History of Research
The Siberian Traps - Introduction

The Siberian Traps are the remnants of widepread volcanic activity that occurred in northern Pangea, about 250 m.y. ago. The most common rock type is basalt, which usually erupts effusively rather than explosively, but the eruptions can be prolonged, lasting for years or even decades, and producing vast flows. From comparisons with the much younger Columbia River Basalts (erupted 15 m.y. ago), single flow events ('flow fields') may have exceeded 2000 cubic km - hence the term 'flood basalts'. Flow fields in the larger provinces, such as the Deccan and Siberian Traps, may have been much larger.

Other rock types include the more coarsely crystalline equivalents of basalt (dolerite and gabbro) emplaced as intrusive sheets and stocks; and, beneath the West Siberian Basin, rare rhyolites. Unusual alkaline picrites, maymechites, occur in the Maymecha-Kotuy region NE of Noril'sk. Abundant basaltic pyroclastic rocks in the lower parts of the succession in Nizhnyaya-Tunguska indicate explosive, phreatic eruptions.

The Siberian Traps have attracted considerable study, not least around the region of the Noril'sk Ni sulfide deposit, the largest in the world, where the Traps gain their maximum known thickness. Data from other regions in Siberia are sparse, because of the difficult terrain, and because the Traps are buried beneath thick piles of sediments (e.g., beneath the West Siberian Basin).

Figure Caption: Photograph of the Pu'u 'O' fissure eruption, Hawai'i, in July 1986. This illustrates the type of eruption event that may have produced the Siberian flood basalts. However, the eruption volumes and rates would have been substantially greater in Siberia. Note the substantial gas clouds (containing sulfur dioxide, carbon dioxide, and water vapour) issuing from the vent. (Photo copyright USGS.)

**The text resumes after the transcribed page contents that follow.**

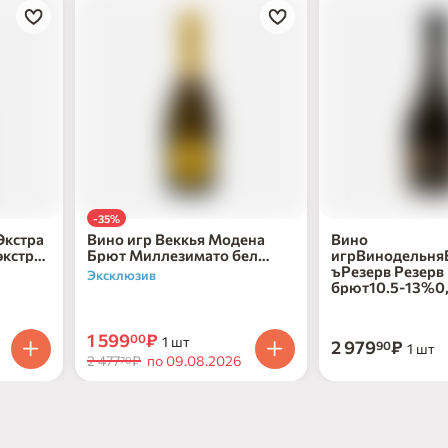
-35%
Экстра
Вино игр Веккья Модена
Вино
экстра
Брют Миллезимато бел
игрВинодельня
брют 11% ст/б 0,75л
ъРезерв Резерв
Эксклюзив
брют10.5-13%0
1 599
₽
00
1 шт
2 979
₽
90
1 шт
2 477
₽
по 09.08.2026
70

Over the last two decades, interest has increased because of the possible link between the Traps and the end-Permian mass extinction. Similar 'coincidences' exist between the Deccan Traps and the end-Cretaceous extinction (at 65 Ma), and the Central Atlantic Magmatic Province and the end-Triassic extinction (at 200 Ma). To fully evaluate these links - causal or not - we need to know the full extent of the Traps and their duration, and then determine the enviromental impact of the volcanism.
A statistic: An individual basalt flow with a volume of 1500 km3 would bury the whole of the UK beneath about 6 metres of lava, or Greater London beneath about 1 km. Assuming a total volume of 3 million km3 for the Siberian Traps, this could bury the whole of western Europe beneath more than 1 km of basalt, or the whole of the UK beneath about 12 km.